YOUR ASSIGNMENT: Return all lines below containing the word "Kreuz".

Stored data entries:
********
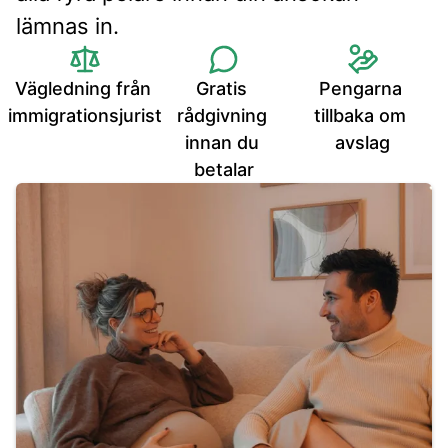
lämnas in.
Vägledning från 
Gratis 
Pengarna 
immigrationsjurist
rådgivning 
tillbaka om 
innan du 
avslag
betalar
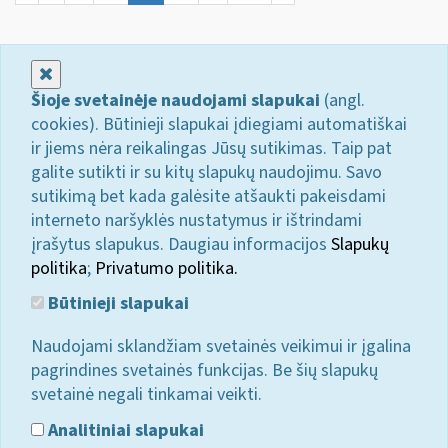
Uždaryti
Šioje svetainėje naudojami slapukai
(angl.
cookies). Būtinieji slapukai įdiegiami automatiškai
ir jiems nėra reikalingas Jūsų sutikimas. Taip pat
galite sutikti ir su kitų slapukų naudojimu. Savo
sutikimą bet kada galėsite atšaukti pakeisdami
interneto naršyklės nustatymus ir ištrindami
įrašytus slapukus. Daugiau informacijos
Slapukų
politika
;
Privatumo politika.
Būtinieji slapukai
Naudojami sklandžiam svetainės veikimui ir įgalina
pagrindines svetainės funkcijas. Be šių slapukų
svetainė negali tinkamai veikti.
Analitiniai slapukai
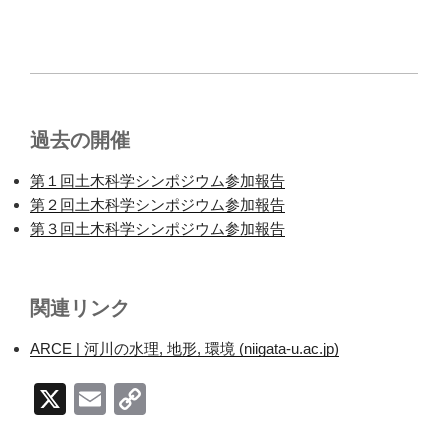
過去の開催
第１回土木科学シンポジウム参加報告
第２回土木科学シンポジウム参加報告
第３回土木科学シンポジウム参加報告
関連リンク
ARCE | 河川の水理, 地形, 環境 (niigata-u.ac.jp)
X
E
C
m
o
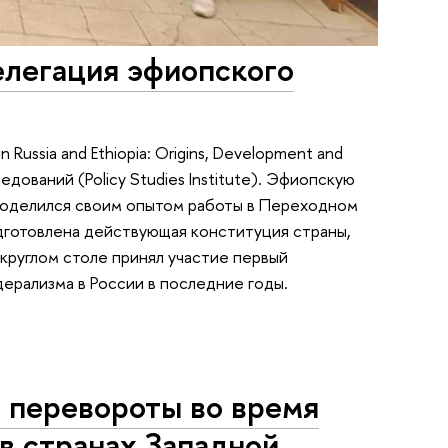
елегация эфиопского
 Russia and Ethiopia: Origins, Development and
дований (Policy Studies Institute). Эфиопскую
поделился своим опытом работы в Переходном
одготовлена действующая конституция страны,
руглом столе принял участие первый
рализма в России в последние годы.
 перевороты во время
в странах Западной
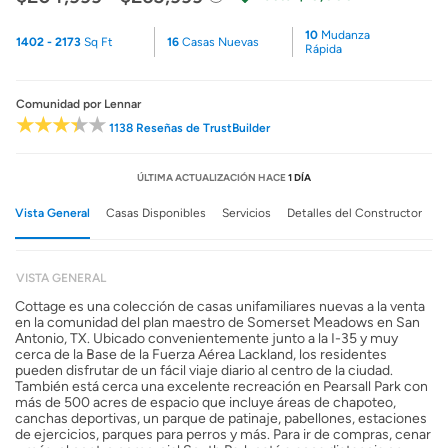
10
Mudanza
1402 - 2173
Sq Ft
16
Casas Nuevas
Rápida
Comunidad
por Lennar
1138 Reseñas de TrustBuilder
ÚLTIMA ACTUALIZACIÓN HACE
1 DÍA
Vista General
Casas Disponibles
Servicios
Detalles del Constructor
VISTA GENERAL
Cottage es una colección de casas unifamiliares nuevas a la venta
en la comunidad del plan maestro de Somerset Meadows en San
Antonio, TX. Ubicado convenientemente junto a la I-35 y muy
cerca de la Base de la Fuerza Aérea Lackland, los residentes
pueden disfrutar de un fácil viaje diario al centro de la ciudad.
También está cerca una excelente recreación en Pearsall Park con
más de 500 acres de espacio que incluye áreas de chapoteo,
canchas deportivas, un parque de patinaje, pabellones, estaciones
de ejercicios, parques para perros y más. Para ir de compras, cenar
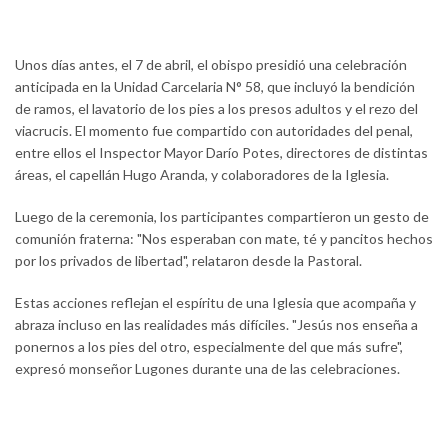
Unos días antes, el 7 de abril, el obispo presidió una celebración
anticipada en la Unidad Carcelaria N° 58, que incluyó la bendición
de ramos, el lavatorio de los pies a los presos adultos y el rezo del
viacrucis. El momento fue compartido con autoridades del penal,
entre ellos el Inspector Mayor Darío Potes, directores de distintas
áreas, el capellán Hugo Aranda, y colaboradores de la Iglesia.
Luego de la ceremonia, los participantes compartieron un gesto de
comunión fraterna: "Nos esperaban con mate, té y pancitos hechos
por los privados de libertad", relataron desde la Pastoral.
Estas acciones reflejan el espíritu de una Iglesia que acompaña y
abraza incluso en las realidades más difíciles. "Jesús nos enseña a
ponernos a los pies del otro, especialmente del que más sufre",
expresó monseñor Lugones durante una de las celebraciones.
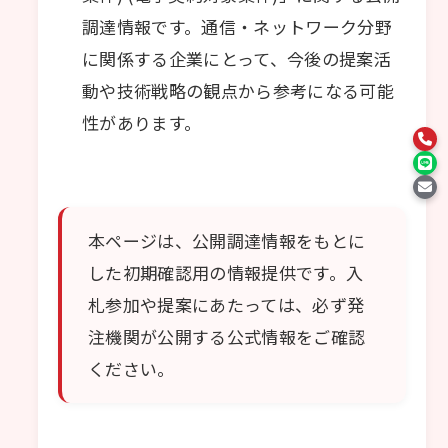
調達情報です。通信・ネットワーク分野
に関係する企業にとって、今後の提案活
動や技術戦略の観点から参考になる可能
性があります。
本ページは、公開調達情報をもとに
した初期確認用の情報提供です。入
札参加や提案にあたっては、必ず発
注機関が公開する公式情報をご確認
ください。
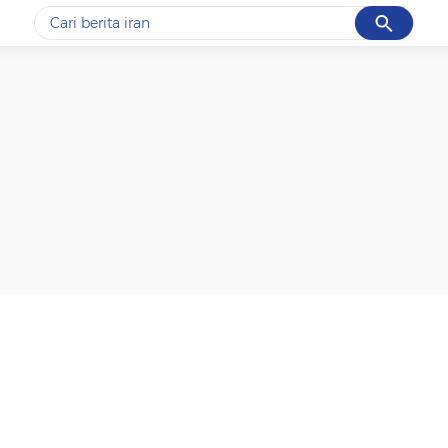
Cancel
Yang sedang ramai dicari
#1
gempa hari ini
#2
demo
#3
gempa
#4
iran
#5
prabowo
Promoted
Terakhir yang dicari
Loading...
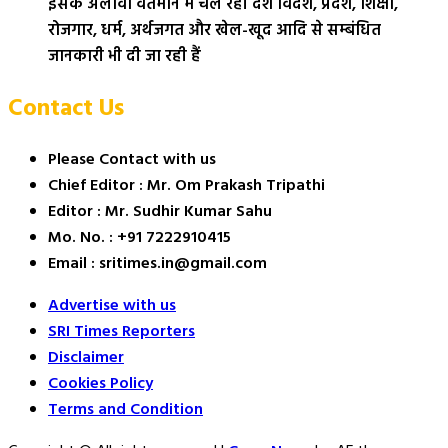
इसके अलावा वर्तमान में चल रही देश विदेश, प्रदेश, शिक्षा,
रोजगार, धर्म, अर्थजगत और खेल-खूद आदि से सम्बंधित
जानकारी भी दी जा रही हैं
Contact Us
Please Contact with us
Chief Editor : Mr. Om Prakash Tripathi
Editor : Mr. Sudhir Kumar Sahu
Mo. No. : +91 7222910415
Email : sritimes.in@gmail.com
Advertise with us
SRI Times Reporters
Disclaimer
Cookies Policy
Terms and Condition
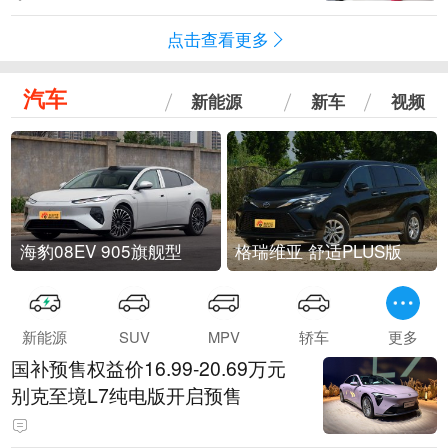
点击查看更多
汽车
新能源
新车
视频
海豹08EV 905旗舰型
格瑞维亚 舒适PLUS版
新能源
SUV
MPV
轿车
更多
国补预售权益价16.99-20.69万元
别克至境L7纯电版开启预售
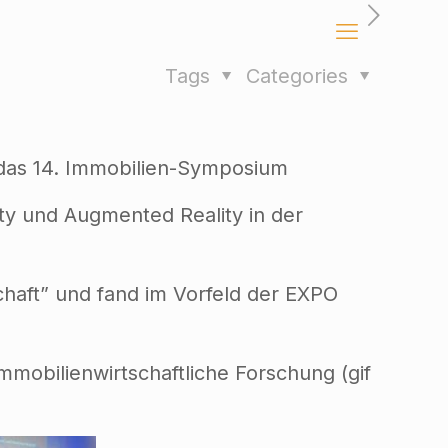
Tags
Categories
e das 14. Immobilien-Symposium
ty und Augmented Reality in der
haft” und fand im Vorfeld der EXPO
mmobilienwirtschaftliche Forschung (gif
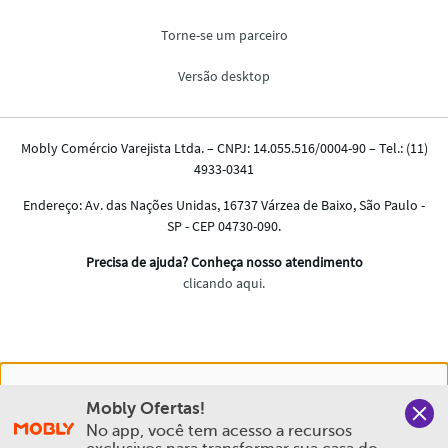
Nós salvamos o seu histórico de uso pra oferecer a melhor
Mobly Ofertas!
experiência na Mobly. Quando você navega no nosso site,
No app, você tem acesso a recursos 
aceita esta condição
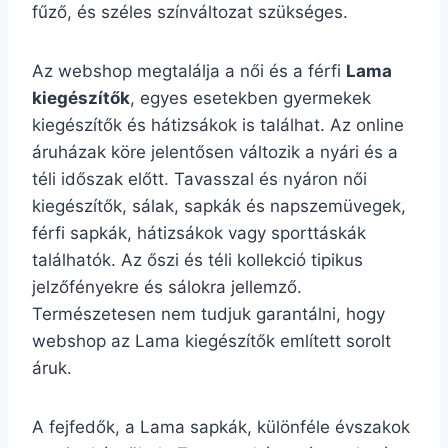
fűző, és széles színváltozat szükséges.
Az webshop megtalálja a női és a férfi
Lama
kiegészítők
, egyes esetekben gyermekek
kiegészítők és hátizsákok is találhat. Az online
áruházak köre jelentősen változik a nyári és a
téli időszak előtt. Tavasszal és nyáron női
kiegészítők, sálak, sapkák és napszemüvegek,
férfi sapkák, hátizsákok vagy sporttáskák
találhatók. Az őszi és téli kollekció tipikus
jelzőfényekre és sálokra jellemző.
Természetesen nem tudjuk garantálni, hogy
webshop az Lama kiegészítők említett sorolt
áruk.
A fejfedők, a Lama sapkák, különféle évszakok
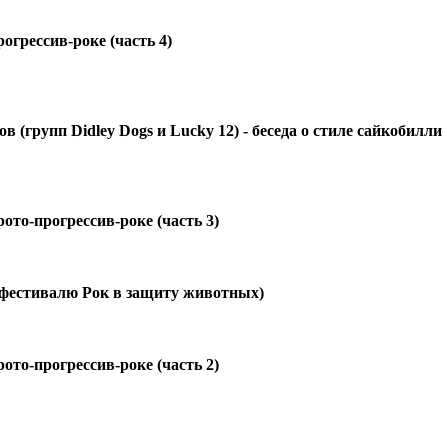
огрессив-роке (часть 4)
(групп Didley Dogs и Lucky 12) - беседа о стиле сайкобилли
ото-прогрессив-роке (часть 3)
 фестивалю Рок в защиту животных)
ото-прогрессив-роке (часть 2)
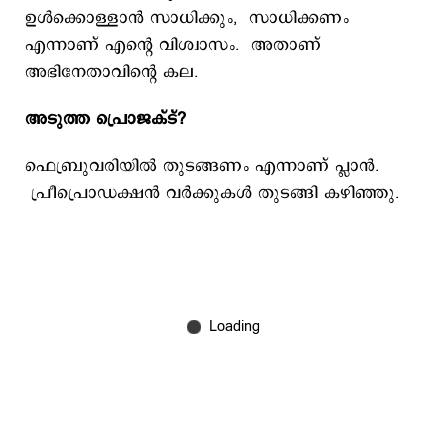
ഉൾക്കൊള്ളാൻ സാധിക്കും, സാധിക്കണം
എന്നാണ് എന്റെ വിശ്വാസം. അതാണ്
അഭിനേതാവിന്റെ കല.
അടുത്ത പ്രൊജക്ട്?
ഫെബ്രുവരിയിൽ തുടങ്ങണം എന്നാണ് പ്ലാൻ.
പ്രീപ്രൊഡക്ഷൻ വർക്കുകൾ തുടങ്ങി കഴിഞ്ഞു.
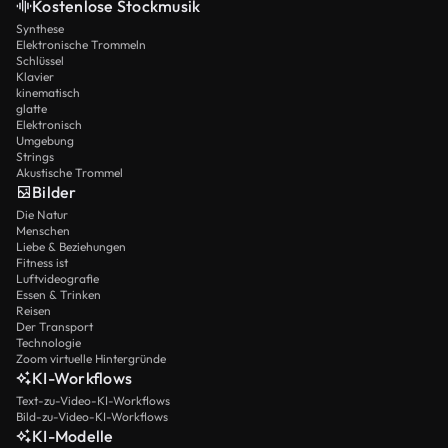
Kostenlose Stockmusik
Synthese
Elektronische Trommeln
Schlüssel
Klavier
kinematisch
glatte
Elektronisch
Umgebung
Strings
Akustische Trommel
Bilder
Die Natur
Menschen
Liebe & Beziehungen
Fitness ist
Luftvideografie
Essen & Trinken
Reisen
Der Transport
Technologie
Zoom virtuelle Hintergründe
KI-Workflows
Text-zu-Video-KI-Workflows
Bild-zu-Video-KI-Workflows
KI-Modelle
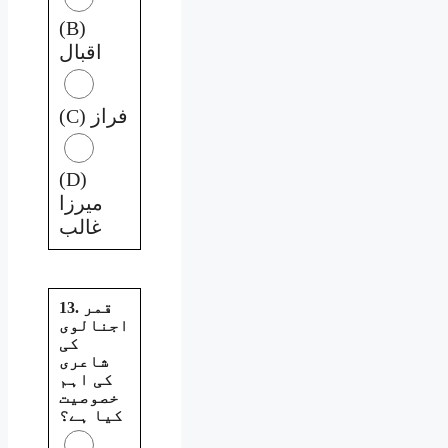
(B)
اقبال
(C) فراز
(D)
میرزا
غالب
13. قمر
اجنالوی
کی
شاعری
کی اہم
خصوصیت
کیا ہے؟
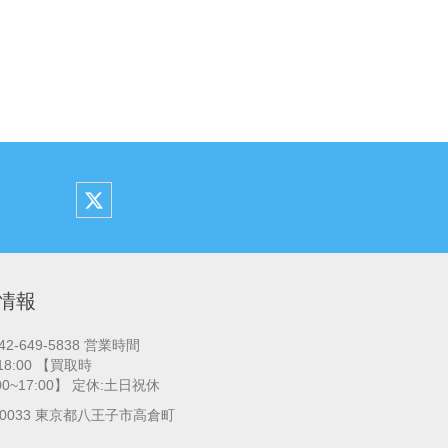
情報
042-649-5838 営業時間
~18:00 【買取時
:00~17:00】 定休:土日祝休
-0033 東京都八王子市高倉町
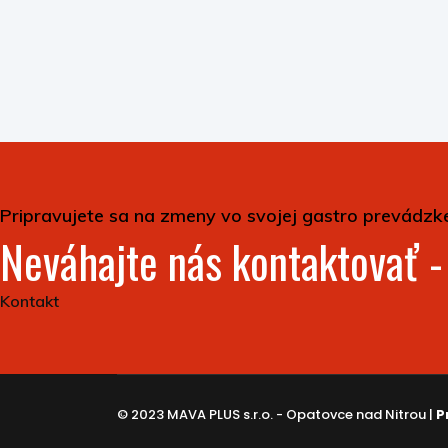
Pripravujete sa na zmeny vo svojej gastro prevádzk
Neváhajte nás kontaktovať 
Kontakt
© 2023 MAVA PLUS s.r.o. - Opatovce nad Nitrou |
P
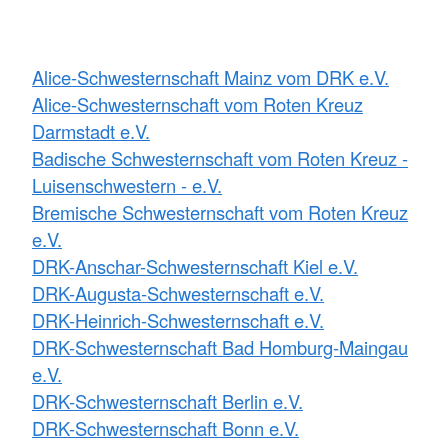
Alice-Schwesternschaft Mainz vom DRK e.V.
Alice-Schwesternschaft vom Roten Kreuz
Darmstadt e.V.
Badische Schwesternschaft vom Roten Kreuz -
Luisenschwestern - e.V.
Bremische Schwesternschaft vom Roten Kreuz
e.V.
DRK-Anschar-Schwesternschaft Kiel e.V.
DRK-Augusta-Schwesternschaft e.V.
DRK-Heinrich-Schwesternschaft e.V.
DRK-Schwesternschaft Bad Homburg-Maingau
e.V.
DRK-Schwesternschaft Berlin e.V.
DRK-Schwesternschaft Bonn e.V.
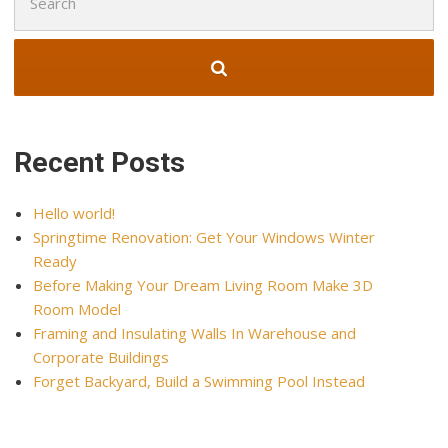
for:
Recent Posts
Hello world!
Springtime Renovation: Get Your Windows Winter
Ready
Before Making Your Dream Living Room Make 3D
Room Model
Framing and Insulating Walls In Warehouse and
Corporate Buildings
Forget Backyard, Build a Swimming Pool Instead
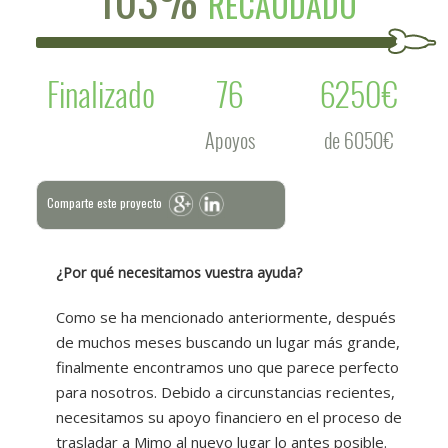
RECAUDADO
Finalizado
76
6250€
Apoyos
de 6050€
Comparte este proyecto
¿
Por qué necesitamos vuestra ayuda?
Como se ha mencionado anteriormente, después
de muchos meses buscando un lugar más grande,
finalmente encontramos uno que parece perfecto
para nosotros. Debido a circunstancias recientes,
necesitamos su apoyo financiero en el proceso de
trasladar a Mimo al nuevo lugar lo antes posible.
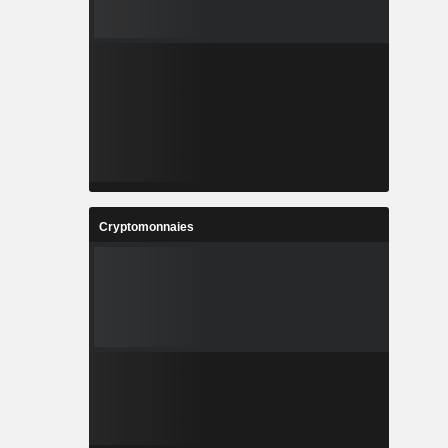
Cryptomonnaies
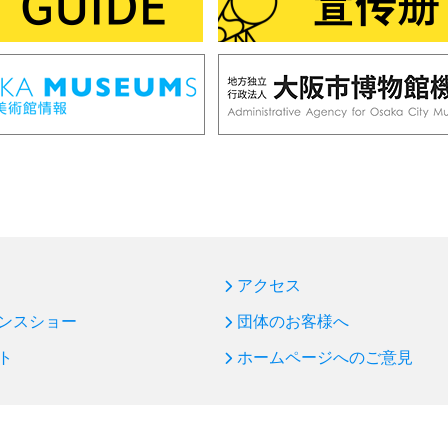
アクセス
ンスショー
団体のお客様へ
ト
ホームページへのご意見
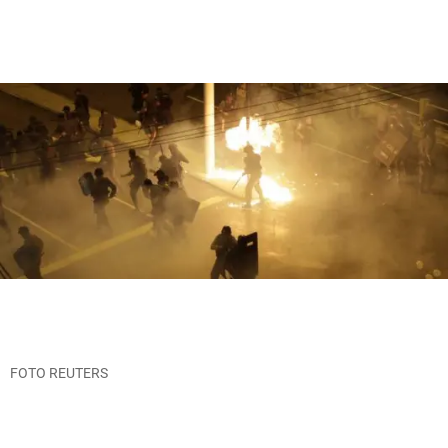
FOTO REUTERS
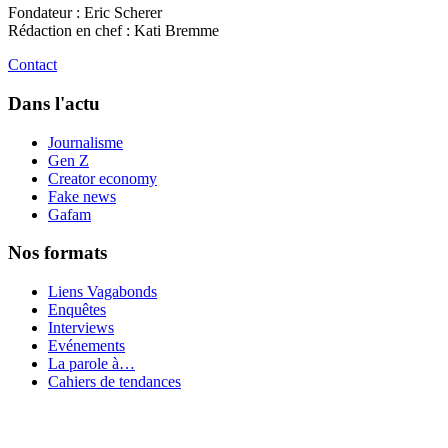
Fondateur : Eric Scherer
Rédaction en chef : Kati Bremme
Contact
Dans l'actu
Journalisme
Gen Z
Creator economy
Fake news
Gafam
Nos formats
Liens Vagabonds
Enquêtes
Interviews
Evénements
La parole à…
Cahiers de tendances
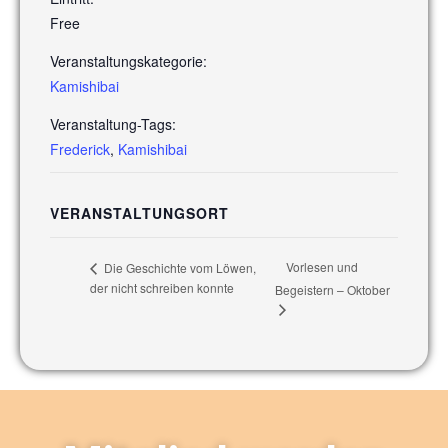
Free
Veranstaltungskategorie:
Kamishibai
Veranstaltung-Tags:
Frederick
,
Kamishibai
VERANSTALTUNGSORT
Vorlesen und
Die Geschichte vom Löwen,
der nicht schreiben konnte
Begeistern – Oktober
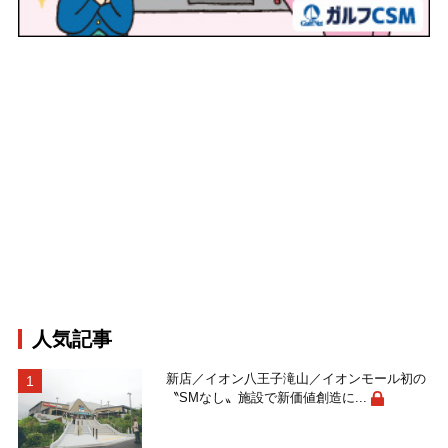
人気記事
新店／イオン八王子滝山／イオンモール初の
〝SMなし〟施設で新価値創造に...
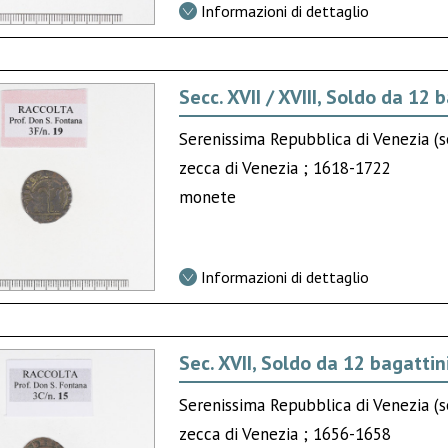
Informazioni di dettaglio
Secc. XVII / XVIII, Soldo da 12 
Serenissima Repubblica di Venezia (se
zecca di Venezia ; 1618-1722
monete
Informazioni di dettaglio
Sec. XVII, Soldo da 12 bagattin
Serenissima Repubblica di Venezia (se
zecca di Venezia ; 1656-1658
********
RESULT BELOW:
Alice-Schwesternschaft vom Roten Kreuz
Badische Schwesternschaft vom Roten Kreuz -
Bremische Schwesternschaft vom Roten Kreuz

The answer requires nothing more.